Germany granted residence permit to some 35,000 Eritrean refugees last year. This entitles them to bring their families over. But not all are successful. Daniel Pelz of Deutsche Welle (DW) reports on the reasons for this.
With its population of around five million, Eritrea is one of the main countries of origin of African refugees. Young people especially are among those fleeing the brutal Horn of Africa dictatorship to escape indefinite conscription, poverty and a lack of prospects.
Since the German embassy in Eritrea has no visa section, citizens seeking to join relatives already granted permanent residence in Germany have to travel to neighbouring countries to seek visas that will reunite them.
Last year, German embassies in Ethiopia, Kenya and Sudan processed 808 such family reunification applications; 394 applications, or 48.8 percent, were approved.
‘High bureaucratic hurdles’
These figures were calculated with the help of an as yet unpublished response to a question posed by the Left party faction in the German federal parliament, which DW has obtained.
“High bureaucratic hurdles” are to blame for the problems with family reunification, in the view of Left party lawmaker Ulla Jelpke.
“I’m shocked that family reunification is apparently being made so difficult for these people.
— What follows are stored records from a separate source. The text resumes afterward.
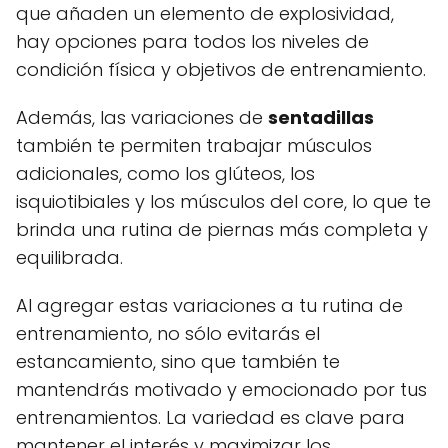
que añaden un elemento de explosividad,
hay opciones para todos los niveles de
condición física y objetivos de entrenamiento.
Además, las variaciones de
sentadillas
también te permiten trabajar músculos
adicionales, como los glúteos, los
isquiotibiales y los músculos del core, lo que te
brinda una rutina de piernas más completa y
equilibrada.
Al agregar estas variaciones a tu rutina de
entrenamiento, no sólo evitarás el
estancamiento, sino que también te
mantendrás motivado y emocionado por tus
entrenamientos. La variedad es clave para
mantener el interés y maximizar los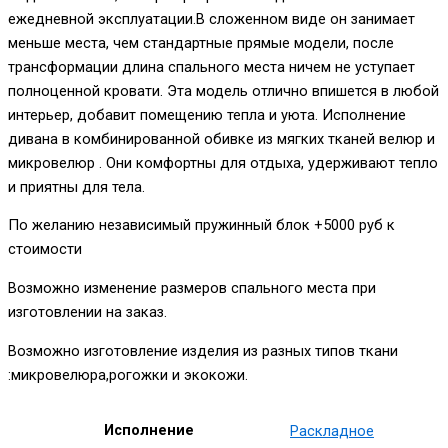
ежедневной эксплуатации.В сложенном виде он занимает
меньше места, чем стандартные прямые модели, после
трансформации длина спального места ничем не уступает
полноценной кровати. Эта модель отлично впишется в любой
интерьер, добавит помещению тепла и уюта. Исполнение
дивана в комбинированной обивке из мягких тканей велюр и
микровелюр . Они комфортны для отдыха, удерживают тепло
и приятны для тела.
По желанию независимый пружинный блок +5000 руб к
стоимости
Возможно изменение размеров спального места при
изготовлении на заказ.
Возможно изготовление изделия из разных типов ткани
:микровелюра,рогожки и экокожи.
Исполнение
Раскладное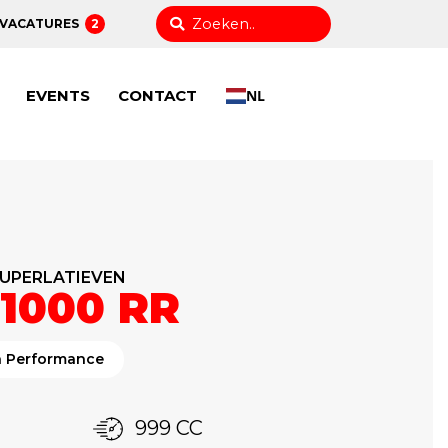
VACATURES
2
EVENTS
CONTACT
NL
SUPERLATIEVEN
1000 RR
h Performance
999 CC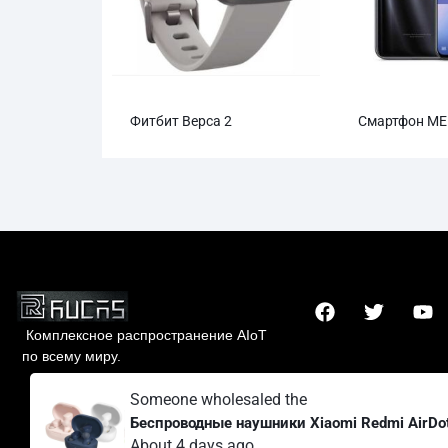
Фитбит Верса 2
Смартфон ME
Комплексное распространение AIoT
по всему миру.
Someone wholesaled the
Гонконг Rucas Technology Co., Ltd.
Беспроводные наушники Xiaomi Redmi AirDot
About 4 days ago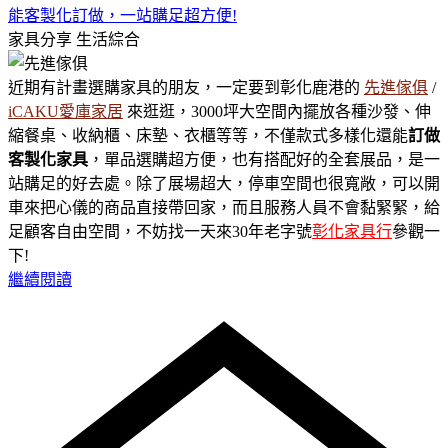
能客製化訂做，一站購足超方便!
家具分享
生活綜合
近期有計畫選購家具的朋友，一定要到彰化鹿港的
先進傢俱
/
iCAKU愛庫家居
來逛逛，3000坪大空間內擺放各種沙發、伸
縮餐桌、收納櫃、床墊、衣櫃等等，不僅款式多樣化還能
訂做
客製化家具
，單品選購超方便，也有搭配好的全套展品，是一
站購足的好去處。除了展場超大，停車空間也很寬敞，可以開
車來把心儀的商品直接帶回家，而且服務人員不會黏緊緊，給
足顧客自由空間，不妨找一天來30年老字號
彰化家具行
參觀一
下!
繼續閱讀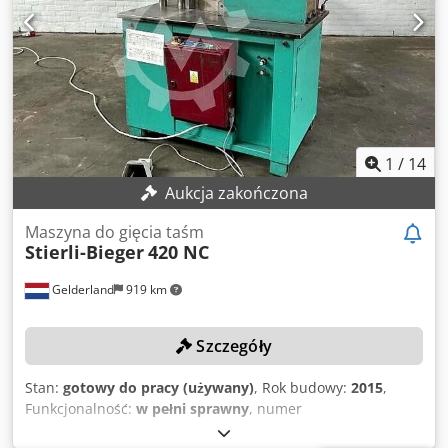
400 Volt 50 Hz 3 ph - wysokość robocza 900 mm - stół
zamknięty - wymienna płyta ścieralna - masa 1000 kg -
kolor RAL5012 / RAL7015 - zdolność do zginania: Materiał
płaski 200x22 mm rury okrągłe o średnicy do 65 mm
1
/
14
Aukcja zakończona
Maszyna do gięcia taśm
Stierli-Bieger
420 NC
Gelderland
919 km
Szczegóły
Stan:
gotowy do pracy (używany)
, Rok budowy:
2015
,
Funkcjonalność:
w pełni sprawny
, numer
maszyny/pojazdu:
308
, szerokość stołu:
850 mm
, długość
It leads to human tragedy,” the domestic affairs spokeswoman told DW.
As a rule, applicants have to be in possession of a passport. Spouses also need to be able to prove that their marriage has been officially registered in Eritrea.
The Left party finds these requirements unreasonable. “That the federal government expects people to obtain these documents from a military dictatorship, or officials of this dictatorship, is impossible. Naturally, people are extremely frightened to go there or send relatives there,” said Jelpke.
She referred to media reports of the backlash that relatives of refugees must fear from authorities. Eritreans abroad are also obliged to pay penalties to the state.
The German federal government, however, considers its visa application requirements to be acceptable. In response to the query from the Left party, the foreign ministry wrote “there is no systematic correlation between deserting or withdrawing from military service and the refusal by an Eritrean embassy to issue a passport”.
Long visa processing times
In addition, the foreign ministry said there were cases at the embassy in Addis Ababa when the requirement to show a passport was waived. Documents confirming marital status were also easy to obtain, it claimed.
The federal government declined to say how long it takes to issue a visa. “An average processing time could not be determined,” the ministry statement said, pointing out that appointments for first visits are deleted after six months.
During a visit to Jordan by German Foreign Minister Heiko Maas last month, relatives of Syrian refugees complained about the long processing times. Jelpke believes that the relatives of Eritrean refugees are experiencing the same thing. “My practical experience is that people wait months – if not years – before anything happens,” she said.
In its answer to the Left party’s query, the federal government also mentioned a shortage of available appointments at the embassy in Addis Ababa, where most applications for family reunifications were made in the past year.
Instead of being able to book an appointment online, applicants have to add their names to an appointments list. The embassy then works through this list in the order of entries, the federal government said.
According to the government’s response to the Left party query, in total just over 20 people deal with processing visas, not only for the relatives of Eritrean refugees, but for all applicants — a situation that needs to be rectified by increasing staff levels, Jelpke told DW.